After 15 days seeking ‘greener grass,’ Squirt the tortoise reunited with Modesto owner
Squirt has returned home.
The nearly 12-year-old tortoise escaped his Modesto yard March 26, leaving his owner distraught.
Rebecca Goulet said she spread flyers around town, posted in social media groups and called shelters, rescue centers and emergency veterinarians. She asked neighbors to check camera footage and followed multiple leads that turned out to be dead ends, including a ceramic tortoise a passerby mistook for the real reptile.
Then, on April 10, Goulet got a text. A family believed it had her tortoise.
“I was really leery at first,” she said.
She had received scams and prank texts since she posted flyers advertising a reward for Squirt’s return, she said. To confirm this one was real, Goulet requested a photo.
“I was like, ‘Oh, my god, that’s him!’ ” she recalled.

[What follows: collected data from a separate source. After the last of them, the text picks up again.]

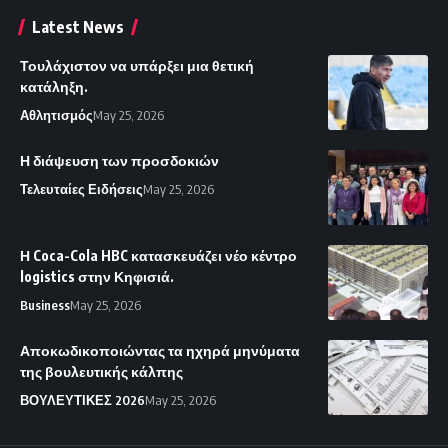
Latest News
Τουλάχιστον να υπάρξει μια θετική
κατάληξη.
Αθλητισμός
May 25, 2026
Η διάψευση των προσδοκιών
Τελευταίες Ειδήσεις
May 25, 2026
Η Coca-Cola HBC κατασκευάζει νέο κέντρο
logistics στην Κηφισιά.
Business
May 25, 2026
Αποκωδικοποιώντας τα ηχηρά μηνύματα
της βουλευτικής κάλπης
ΒΟΥΛΕΥΤΙΚΕΣ 2026
May 25, 2026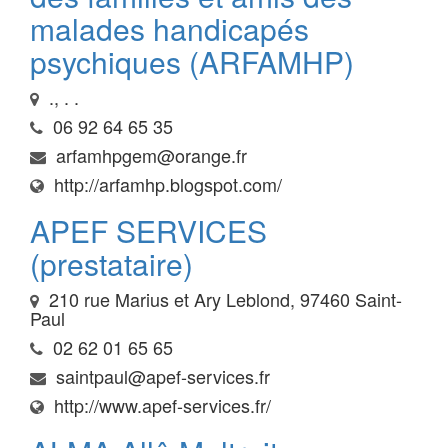
malades handicapés
psychiques (ARFAMHP)
., . .
06 92 64 65 35
arfamhpgem@orange.fr
http://arfamhp.blogspot.com/
APEF SERVICES
(prestataire)
210 rue Marius et Ary Leblond, 97460 Saint-
Paul
02 62 01 65 65
saintpaul@apef-services.fr
http://www.apef-services.fr/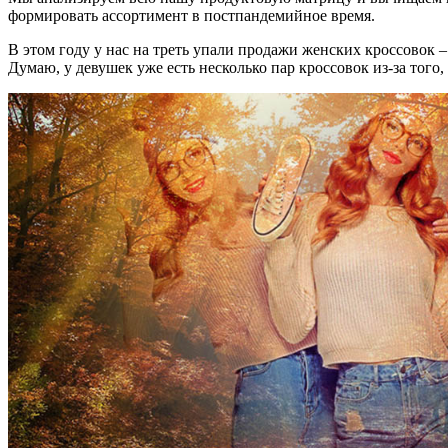
формировать ассортимент в постпандемийное время.
В этом году у нас на треть упали продажи женских кроссовок 
Думаю, у девушек уже есть несколько пар кроссовок из-за того,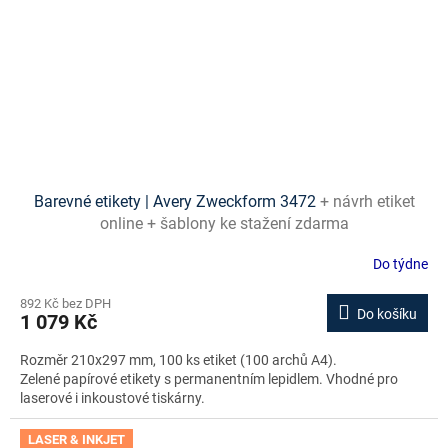
Barevné etikety | Avery Zweckform 3472
+ návrh etiket
online + šablony ke stažení zdarma
Do týdne
892 Kč bez DPH
Do košíku
1 079 Kč
Rozměr 210x297 mm, 100 ks etiket (100 archů A4).
Zelené papírové etikety s permanentním lepidlem. Vhodné pro
laserové i inkoustové tiskárny.
LASER & INKJET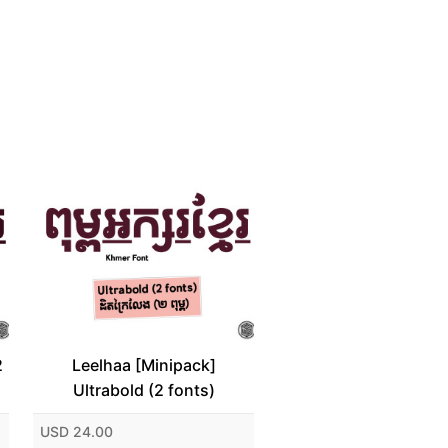
2
Leelhaa [Minipack]
Ultrabold (2 fonts)
USD 24.00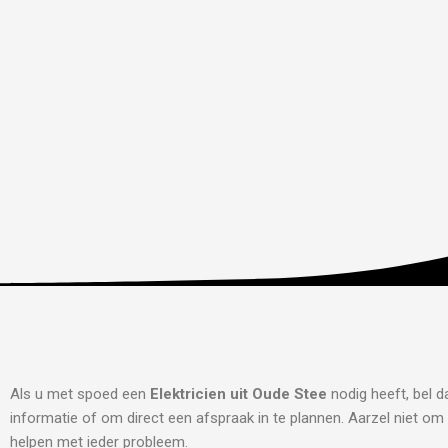
Als u met spoed een
Elektricien uit Oude Stee
nodig heeft, bel 
informatie of om direct een afspraak in te plannen. Aarzel niet om 
helpen met ieder probleem.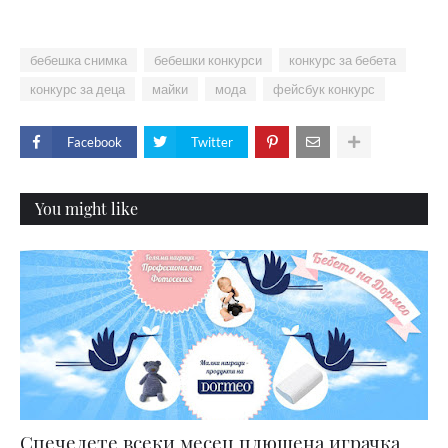
бебешка снимка
бебешки конкурси
конкурс за бебета
конкурс за деца
майки
мода
фейсбук конкурс
Facebook
Twitter
You might like
Спечелете всеки месец плюшена играчка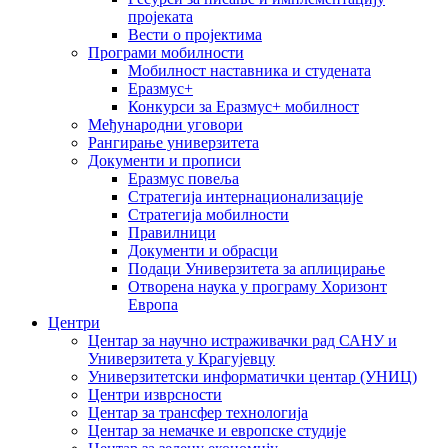
пројеката
Вести о пројектима
Програми мобилности
Мобилност наставника и студената
Еразмус+
Конкурси за Еразмус+ мобилност
Међународни уговори
Рангирање универзитета
Документи и прописи
Еразмус повеља
Стратегија интернационализације
Стратегија мобилности
Правилници
Документи и обрасци
Подаци Универзитета за аплицирање
Отворена наука у програму Хоризонт
Европа
Центри
Центар за научно истраживачки рад САНУ и
Универзитета у Крагујевцу
Универзитетски информатички центар (УНИЦ)
Центри изврсности
Центар за трансфер технологија
Центар за немачке и европске студије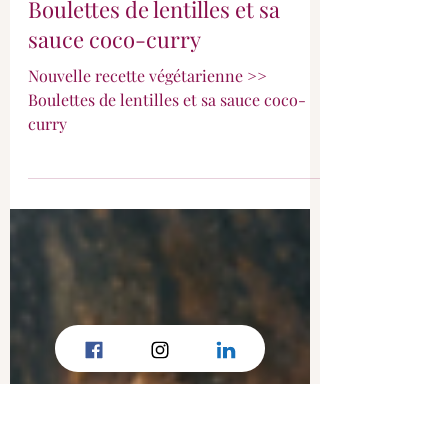
Boulettes de lentilles et sa
sauce coco-curry
Nouvelle recette végétarienne >>
Boulettes de lentilles et sa sauce coco-
curry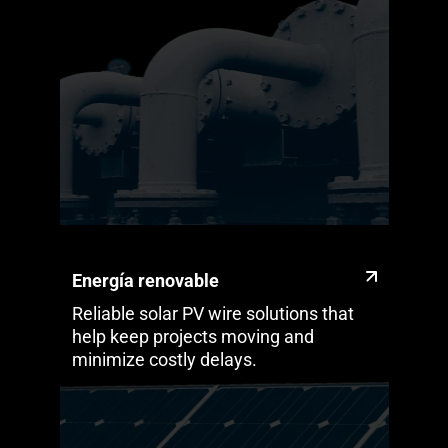
Energía renovable
Reliable solar PV wire solutions that
help keep projects moving and
minimize costly delays.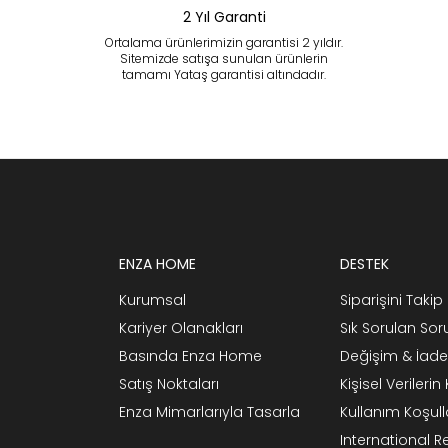
2 Yıl Garanti
Ortalama ürünlerimizin garantisi 2 yıldır.
Sitemizde satışa sunulan ürünlerin
tamamı Yataş garantisi altındadır.
ENZA HOME
DESTEK
Kurumsal
Siparişini Takip 
Kariyer Olanakları
Sık Sorulan Sor
Basında Enza Home
Değişim & İade
Satış Noktaları
Kişisel Verileri
Enza Mimarlarıyla Tasarla
Kullanım Koşull
International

She asked for one more photo, to be sure. Squirt has a “funky looking shell” near his back that could help Goulet distinguish him, she said. The photo matched.

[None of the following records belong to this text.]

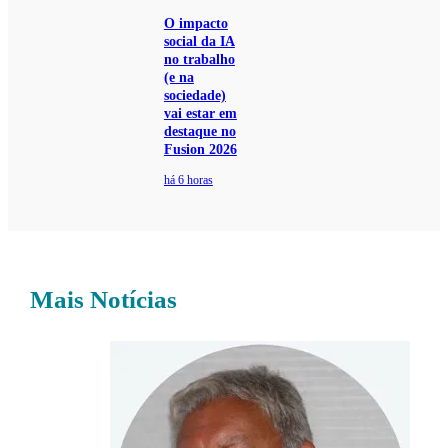
O impacto
social da IA
no trabalho
(e na
sociedade)
vai estar em
destaque no
Fusion 2026
há 6 horas
Mais Notícias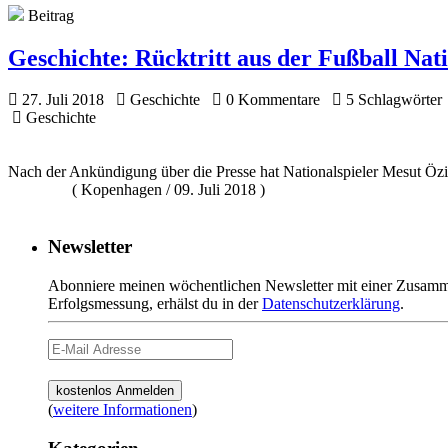
Beitrag
Geschichte:
Rücktritt aus der Fußball Na
27. Juli 2018
Geschichte
0 Kommentare
5 Schlagwörter
Geschichte
Nach der Ankündigung über die Presse hat Nationalspieler Mesut
( Kopenhagen / 09. Juli 2018 )
Newsletter
Abonniere meinen wöchentlichen Newsletter mit einer Zusamme
Erfolgsmessung, erhälst du in der
Datenschutzerklärung
.
(
weitere Informationen
)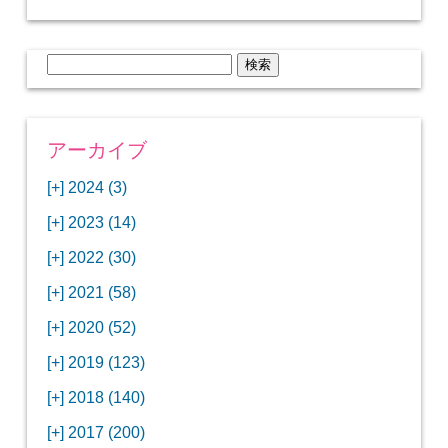
検
索:
アーカイブ
[+]
2024 (3)
[+]
1月 (3)
[+]
2023 (14)
ANAビジネスクラスでワシントンDCから羽田
[+]
12月 (3)
空港へ！
[+]
2022 (30)
【セントルイス】バドワイザーの工場見学はビ
[+]
11月 (3)
[+]
【ワシントンDC】ANA指定のトルコ航空ラウ
12月 (1)
ールの試飲にお土産付きで最高！
[+]
2021 (58)
ンジに行ってみた
【マリオット パルス アット メイフラワー宿泊
【モクシー京都二条】オシャレでリーズナブル
[+]
10月 (1)
[+]
11月 (4)
[+]
【MLB観戦】セントルイスで大谷翔平vsヌート
12月 (4)
記】ワシントンDCの中心で快適ステイ♪
な人気ホテルに宿泊♪
[+]
2020 (52)
【ポラリスラウンジ】ワシントン・ダレス空港
「ツーリズムEXPOジャパン2023大阪」に行っ
バーの対決に大興奮！
【シェラトングランドホテル広島】デラックス
スパを楽しむリーベルホテルユニバーサルスタ
[+]
3月 (1)
[+]
10月 (3)
[+]
の高級感ある上級ラウンジに入室
【ウドバーハジーセンター】実物のコンコルド
11月 (4)
[+]
てきたよ！
12月 (5)
ツインルームに宿泊♪
ジオ宿泊記
[+]
2019 (123)
【サウスウエスト航空搭乗記】全席自由席の
【株主優待】無料で大阪堂島アロフトに宿泊し
やスペースシャトルに大興奮！
【レストラン信】コスパの良いフレンチのコー
【Fuji屋京色】京町家で秋の味覚を味わうコー
【クランプコーヒーサラサ】隠れ家カフェで自
[+]
2月 (3)
[+]
9月 (3)
[+]
10月 (4)
[+]
LCCでセントルイスへ！
てきたよ！
【寿司と串とわたくし】今宵はお寿司？それと
11月 (5)
[+]
スランチ♪
【ホテルMONday京都丸太町】ホテルに泊まっ
12月 (10)
ス料理を堪能
家焙煎の美味しいコーヒーを♪
[+]
2018 (140)
【ANAビジネスクラス搭乗記】特典航空券でワ
西院の「バーガールーム」でボリュームあるハ
【進々堂 北山店】種類豊富なパン食べ放題モー
も串揚げ？
【寿司と天ぷらとわたくし】あなたは寿司派？
て寿司ざんまい！
「ハンバーグラボ」でハンバーグ食べ比べラン
2019年を振り返って
[+]
1月 (3)
[+]
8月 (6)
[+]
9月 (5)
[+]
シントンDCまでのロングフライト
ンバーガーランチ
「リーガグラン京都」ホテルのコースディナー
10月 (5)
[+]
ニング！
【ホテルリソルトリニティ京都宿泊記】実質プ
11月 (11)
[+]
それとも天ぷら派？
【ひとり焼肉やる気】話題の一人焼肉に行って
12月 (11)
チ♪
IBEXエアラインズで仙台から大阪・伊丹空港へ
[+]
2017 (200)
【京やきにく弘 先斗町別邸】京町家で焼肉のコ
【ザ・サウザンド京都】ホテルでイタリアンコ
と三段重の朝食
【2021年】行列2時間待ちの洋食店「おおさか
【熱帯食堂 四条河原町】京都市内で本格的なタ
ラスのお得な宿泊プラン♪
「ウェリナホテルプレミア中之島宿泊記」千房
【エアプサン搭乗記】日本最短の国際線フライ
みた！！
バリ島6つ星ホテル「ムリア」でスイーツ食べ
2018年を振り返って
[+]
7月 (2)
[+]
【2023年】大混雑の天丼まきので冬限定の豪華
8月 (6)
キャンペーン併用で超お得だった「御宿野乃 京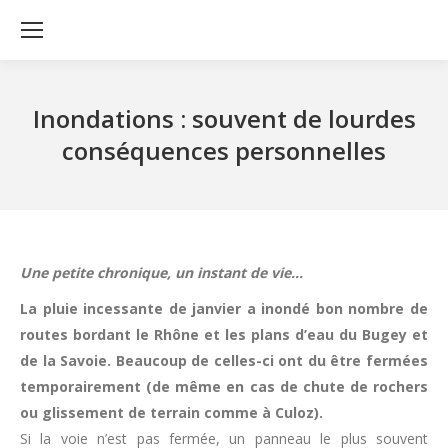
Inondations : souvent de lourdes
conséquences personnelles
Une petite chronique, un instant de vie…
La pluie incessante de janvier a inondé bon nombre de
routes bordant le Rhône et les plans d’eau du Bugey et
de la Savoie. Beaucoup de celles-ci ont du être fermées
temporairement (de même en cas de chute de rochers
ou glissement de terrain comme à Culoz).
Si la voie n’est pas fermée, un panneau le plus souvent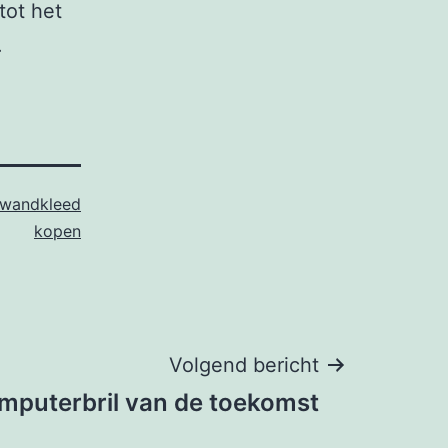
tot het
.
wandkleed
kopen
Volgend bericht
mputerbril van de toekomst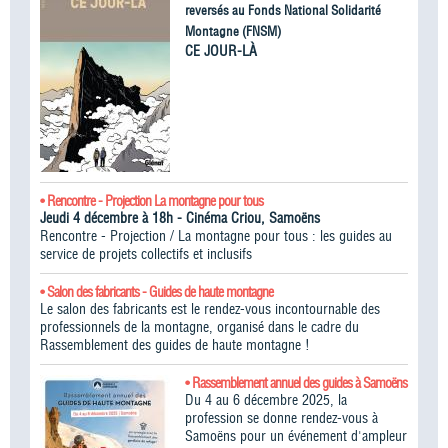
reversés au Fonds National Solidarité
Montagne (FNSM)
CE JOUR-LÀ
• Rencontre - Projection La montagne pour tous
Jeudi 4 décembre à 18h - Cinéma Criou, Samoëns
Rencontre - Projection / La montagne pour tous : les guides au
service de projets collectifs et inclusifs
• Salon des fabricants - Guides de haute montagne
Le salon des fabricants est le rendez-vous incontournable des
professionnels de la montagne, organisé dans le cadre du
Rassemblement des guides de haute montagne !​
• Rassemblement annuel des guides à Samoëns
Du 4 au 6 décembre 2025, la
profession se donne rendez-vous à
Samoëns pour un événement d'ampleur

Squirt was dropped off the next day, exchanged for $500, Goulet said. The family told her it bought Squirt from someone in Escalon, but the details seemed vague, Goulet said.

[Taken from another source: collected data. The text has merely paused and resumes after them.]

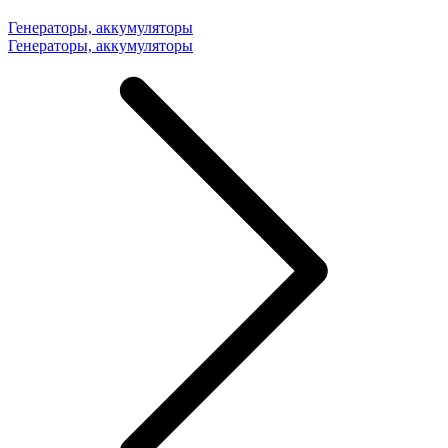
Генераторы, аккумуляторы
Генераторы, аккумуляторы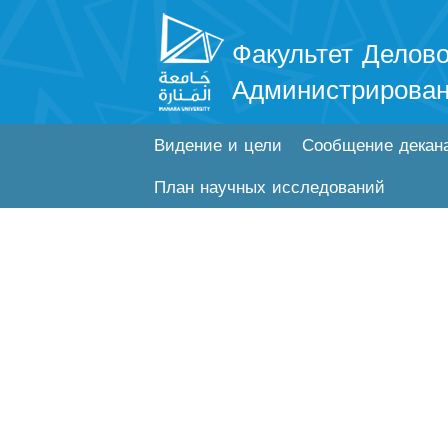
Факультет Делово
Администрирова
Видение и цели
Сообщение декан
План научных исследований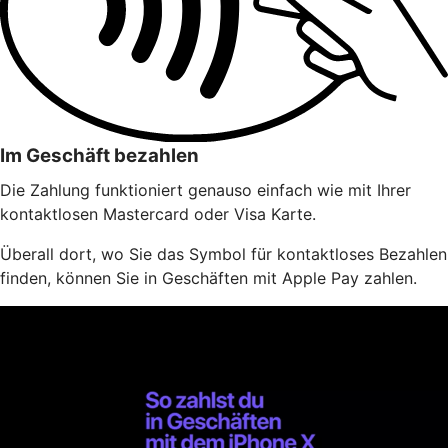
Im Geschäft bezahlen
Die Zahlung funktioniert genauso einfach wie mit Ihrer
kontaktlosen Mastercard oder Visa Karte.
Überall dort, wo Sie das Symbol für kontaktloses Bezahlen
finden, können Sie in Geschäften mit Apple Pay zahlen.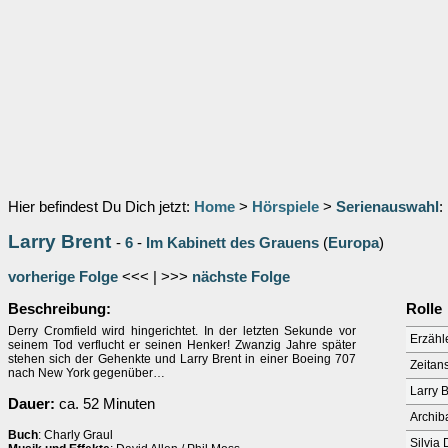
Hier befindest Du Dich jetzt:
Home
>
Hörspiele
>
Serienauswahl
:
Larry Brent
-
6
-
Im Kabinett des Grauens
(
Europa
)
vorherige Folge
<<< | >>>
nächste Folge
Beschreibung:
Rolle
Derry Cromfield wird hingerichtet. In der letzten Sekunde vor
Erzähl
seinem Tod verflucht er seinen Henker! Zwanzig Jahre später
stehen sich der Gehenkte und Larry Brent in einer Boeing 707
Zeitan
nach New York gegenüber…
Larry 
Dauer:
ca. 52 Minuten
Archib
Buch
: Charly Graul
Silvia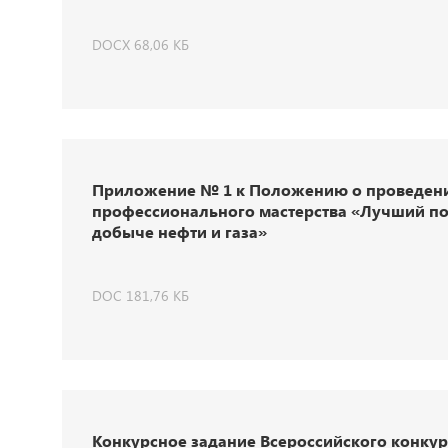
DOCX 68,06 КБ
Приложение № 1 к Положению о проведении
профессионального мастерства «Лучший по
добыче нефти и газа»
DOC 181,76 КБ
Конкурсное задание Всероссийского конку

When Goulet and Squirt reunited, she checked his body for injuries and inspected a cyst he’s had on his chin. “He seemed healthy,” Goulet said.
Squirt isolated in his heated box for the first 24 hours, Goulet said. She thinks he had been cold during his travels.
But the next day, he was back out in the yard, eating and roaming around.
“Life kind of went back to normal,” Goulet said.
Multiple tortoise escapes
Tortoises commonly escape around this time of year because of the warm weather and the end of their hibernation, said Jennifer Perez, president and founder of the Cali_FID Parrot and Exotic Rescue Sanctuary in Modesto.
When Squirt was on the loose, Perez told The Bee she knew of four tortoises missing in Stanislaus County. Her sanctuary is the only one in the Modesto area that accepts tortoises, she said.
Tortoises escape because they’re natural grazers, Perez said. “They’re always looking for the greener grass,” she said. Many tortoises are native to Africa and would walk for miles if they could explore, she said. “They’re basically wild animals.”
Squirt escaped after a side gate to her backyard was mistakenly left unlatched, Goulet said. She encourages people not to assume an animal they’ve found has been abandoned or neglected.
“It could very well be someone’s pet,” she said.